На некоторое время между ними воцарилось молчание. Казались, каждый думал о своем. Потом, словно и не было делового разговора, Ванденгейм спросил:

– Вы уже завтракали?

– Да… Но, кажется, я способен начать сначала.

– Так пошли.

– Сколько же, по-вашему, для начала можно дать Курту?

– Столько, сколько нужно для восстановления всего военного комплекса в Германии. При этом не из старья, а на совершенно новой, вполне современной производственной базе. Пригласите к завтраку Шахта: пусть пускает в ход этого вашего… – Джон щелкнул толстыми пальцами.

– Гитлера?

– Вот именно: Гитлера.

Это был первый и последний деловой разговор, который Джон Ванденгейм имел за все пять дней трансатлантического перехода. Все другие попытки заговорить с ним о делах он пресекал лаконическим: «В Европе!»

Это слово он обычно бросал через плечо, даже не оборачиваясь к секретарю, чтобы не отрываться от своего любимого занятия – чистки трубок. Перед ним стоял чемодан-шкаф, разделенный на сотни отделений, где покоились трубки, входившие в так называемый малый набор, следовавший за ним повсюду и составлявший часть его знаменитой коллекции трубок.
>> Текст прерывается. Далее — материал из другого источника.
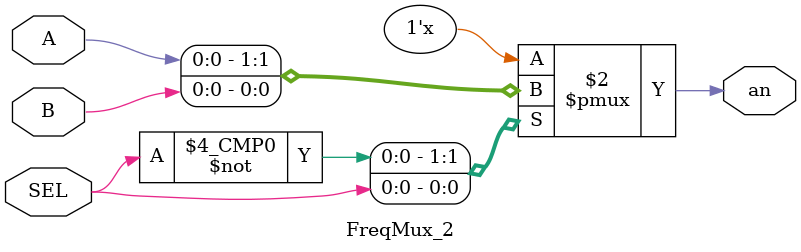
<source format=sv>
`timescale 1ns / 1ps


module FreqMux_2(
    input SEL,
    input A, B,
    output logic an
    );
    
    always_comb
    begin
    
    case(SEL)    
        0: an = A;
        1: an = B;
        default: an = A;
        endcase
        end
endmodule
</source>
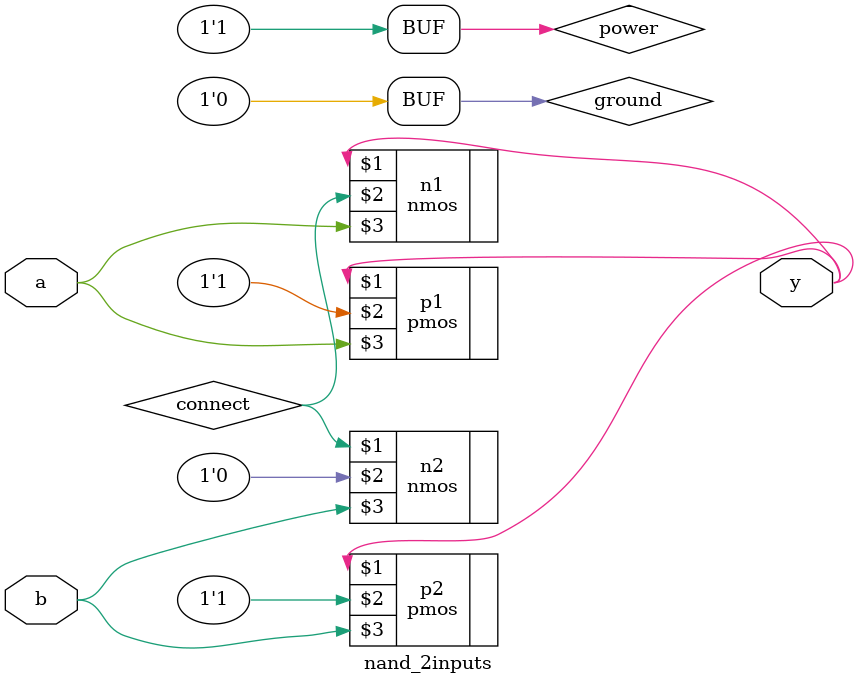
<source format=v>
module nand_2inputs(a, b, y);
    input a, b;
    output y;

    supply0 ground;
    supply1 power;

    wire connect;

    pmos #(5, 6, 7) p1(y, power, a);
    pmos #(5, 6, 7) p2(y, power, b);
    nmos #(4, 5, 6) n1(y, connect, a);
    nmos #(4, 5, 6) n2(connect, ground, b);
endmodule

</source>
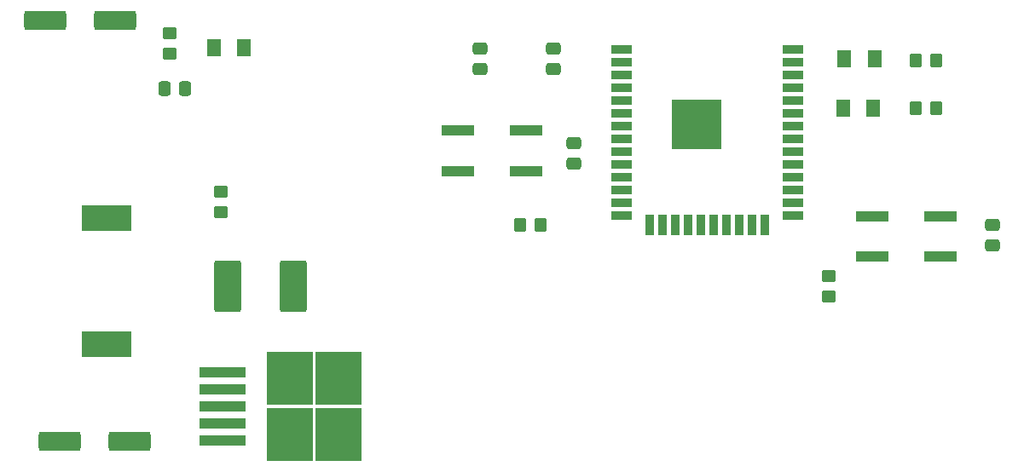
<source format=gbr>
%TF.GenerationSoftware,KiCad,Pcbnew,(6.0.1)*%
%TF.CreationDate,2022-05-21T12:13:39-05:00*%
%TF.ProjectId,esp32_2,65737033-325f-4322-9e6b-696361645f70,rev?*%
%TF.SameCoordinates,Original*%
%TF.FileFunction,Paste,Top*%
%TF.FilePolarity,Positive*%
%FSLAX46Y46*%
G04 Gerber Fmt 4.6, Leading zero omitted, Abs format (unit mm)*
G04 Created by KiCad (PCBNEW (6.0.1)) date 2022-05-21 12:13:39*
%MOMM*%
%LPD*%
G01*
G04 APERTURE LIST*
G04 Aperture macros list*
%AMRoundRect*
0 Rectangle with rounded corners*
0 $1 Rounding radius*
0 $2 $3 $4 $5 $6 $7 $8 $9 X,Y pos of 4 corners*
0 Add a 4 corners polygon primitive as box body*
4,1,4,$2,$3,$4,$5,$6,$7,$8,$9,$2,$3,0*
0 Add four circle primitives for the rounded corners*
1,1,$1+$1,$2,$3*
1,1,$1+$1,$4,$5*
1,1,$1+$1,$6,$7*
1,1,$1+$1,$8,$9*
0 Add four rect primitives between the rounded corners*
20,1,$1+$1,$2,$3,$4,$5,0*
20,1,$1+$1,$4,$5,$6,$7,0*
20,1,$1+$1,$6,$7,$8,$9,0*
20,1,$1+$1,$8,$9,$2,$3,0*%
G04 Aperture macros list end*
%ADD10RoundRect,0.250001X0.462499X0.624999X-0.462499X0.624999X-0.462499X-0.624999X0.462499X-0.624999X0*%
%ADD11RoundRect,0.250001X-0.462499X-0.624999X0.462499X-0.624999X0.462499X0.624999X-0.462499X0.624999X0*%
%ADD12RoundRect,0.250000X0.475000X-0.337500X0.475000X0.337500X-0.475000X0.337500X-0.475000X-0.337500X0*%
%ADD13RoundRect,0.250000X-0.475000X0.337500X-0.475000X-0.337500X0.475000X-0.337500X0.475000X0.337500X0*%
%ADD14RoundRect,0.250000X-0.350000X-0.450000X0.350000X-0.450000X0.350000X0.450000X-0.350000X0.450000X0*%
%ADD15RoundRect,0.250000X-0.337500X-0.475000X0.337500X-0.475000X0.337500X0.475000X-0.337500X0.475000X0*%
%ADD16RoundRect,0.250000X-1.825000X-0.700000X1.825000X-0.700000X1.825000X0.700000X-1.825000X0.700000X0*%
%ADD17R,3.200000X1.000000*%
%ADD18RoundRect,0.250000X-0.450000X0.350000X-0.450000X-0.350000X0.450000X-0.350000X0.450000X0.350000X0*%
%ADD19R,5.000000X2.500000*%
%ADD20RoundRect,0.250000X0.450000X-0.350000X0.450000X0.350000X-0.450000X0.350000X-0.450000X-0.350000X0*%
%ADD21R,2.000000X0.900000*%
%ADD22R,0.900000X2.000000*%
%ADD23R,5.000000X5.000000*%
%ADD24RoundRect,0.250001X1.074999X2.324999X-1.074999X2.324999X-1.074999X-2.324999X1.074999X-2.324999X0*%
%ADD25R,4.550000X5.250000*%
%ADD26R,4.600000X1.100000*%
G04 APERTURE END LIST*
D10*
%TO.C,TRANS*%
X168009900Y-57658000D03*
X165034900Y-57658000D03*
%TD*%
%TO.C,COM*%
X167908300Y-62585600D03*
X164933300Y-62585600D03*
%TD*%
D11*
%TO.C,D1*%
X102398500Y-56591200D03*
X105373500Y-56591200D03*
%TD*%
D12*
%TO.C,C4*%
X136144000Y-58695500D03*
X136144000Y-56620500D03*
%TD*%
%TO.C,C1*%
X128879600Y-58695500D03*
X128879600Y-56620500D03*
%TD*%
D13*
%TO.C,C3*%
X138176000Y-66018500D03*
X138176000Y-68093500D03*
%TD*%
D12*
%TO.C,C2*%
X179705000Y-76221500D03*
X179705000Y-74146500D03*
%TD*%
D14*
%TO.C,R18*%
X172117000Y-62585600D03*
X174117000Y-62585600D03*
%TD*%
D15*
%TO.C,CFF1*%
X97514500Y-60579000D03*
X99589500Y-60579000D03*
%TD*%
D16*
%TO.C,C_out_35v1*%
X85679000Y-53848000D03*
X92629000Y-53848000D03*
%TD*%
D17*
%TO.C,Reset1*%
X133448000Y-64802000D03*
X126648000Y-64802000D03*
X133448000Y-68802000D03*
X126648000Y-68802000D03*
%TD*%
D18*
%TO.C,R19*%
X98044000Y-55134000D03*
X98044000Y-57134000D03*
%TD*%
D19*
%TO.C,L1_SMD1*%
X91767000Y-86006000D03*
X91767000Y-73506000D03*
%TD*%
D20*
%TO.C,R20*%
X103124000Y-72882000D03*
X103124000Y-70882000D03*
%TD*%
D14*
%TO.C,R16*%
X132858000Y-74168000D03*
X134858000Y-74168000D03*
%TD*%
D20*
%TO.C,R15*%
X163449000Y-81264000D03*
X163449000Y-79264000D03*
%TD*%
D21*
%TO.C,ESP32*%
X142884000Y-56685000D03*
X142884000Y-57955000D03*
X142884000Y-59225000D03*
X142884000Y-60495000D03*
X142884000Y-61765000D03*
X142884000Y-63035000D03*
X142884000Y-64305000D03*
X142884000Y-65575000D03*
X142884000Y-66845000D03*
X142884000Y-68115000D03*
X142884000Y-69385000D03*
X142884000Y-70655000D03*
X142884000Y-71925000D03*
X142884000Y-73195000D03*
D22*
X145669000Y-74195000D03*
X146939000Y-74195000D03*
X148209000Y-74195000D03*
X149479000Y-74195000D03*
X150749000Y-74195000D03*
X152019000Y-74195000D03*
X153289000Y-74195000D03*
X154559000Y-74195000D03*
X155829000Y-74195000D03*
X157099000Y-74195000D03*
D21*
X159884000Y-73195000D03*
X159884000Y-71925000D03*
X159884000Y-70655000D03*
X159884000Y-69385000D03*
X159884000Y-68115000D03*
X159884000Y-66845000D03*
X159884000Y-65575000D03*
X159884000Y-64305000D03*
X159884000Y-63035000D03*
X159884000Y-61765000D03*
X159884000Y-60495000D03*
X159884000Y-59225000D03*
X159884000Y-57955000D03*
X159884000Y-56685000D03*
D23*
X150384000Y-64185000D03*
%TD*%
D24*
%TO.C,D1SMD1*%
X110336000Y-80264000D03*
X103786000Y-80264000D03*
%TD*%
D16*
%TO.C,C_in_50V_470*%
X87076000Y-95631000D03*
X94026000Y-95631000D03*
%TD*%
D25*
%TO.C,U1*%
X109970000Y-89427000D03*
X114820000Y-94977000D03*
X109970000Y-94977000D03*
X114820000Y-89427000D03*
D26*
X103245000Y-88802000D03*
X103245000Y-90502000D03*
X103245000Y-92202000D03*
X103245000Y-93902000D03*
X103245000Y-95602000D03*
%TD*%
D14*
%TO.C,R17*%
X172117000Y-57785000D03*
X174117000Y-57785000D03*
%TD*%
D17*
%TO.C,Boot/flash1*%
X167796000Y-77311000D03*
X174596000Y-77311000D03*
X174596000Y-73311000D03*
X167796000Y-73311000D03*
%TD*%
M02*

</source>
В ней были представлены глиняные трубки инков и голландцев, фарфоровые – не то урыльники, не то пивные кружки – баварцев, турецкие чубуки, китайские трубочки-малютки для опия, огромные, как гобои, бамбуковые трубки полинезийцев, современные шедевры Донхилла и Петерсона – все, что было когда-либо изготовлено для сухой перегонки курева в легкие человека. В поместье Ванденгейма на Брайт-Айленде остался целый трубочный павильон, набитый трубками, и штат экспертов-трубковедов.

Джон Третий не знал большего удовольствия, чем сидеть за чисткой какого-нибудь уникума из прекрасного, как окаменевший муар, верескового корня или из потемневшей от времени и никотина пенки.

Людям, близко знавшим Джона Третьего, было известно, что трубки являлись единственным предметом, не связанным с наживой, которым Ванденгейм способен был искренне интересоваться.

Поэтому для секретарей не было ничего удивительного в том, что в течение плавания «Фридриха» они получали это лаконическое «в Европе» независимо от того, какие имена они называли и о каких делах докладывали.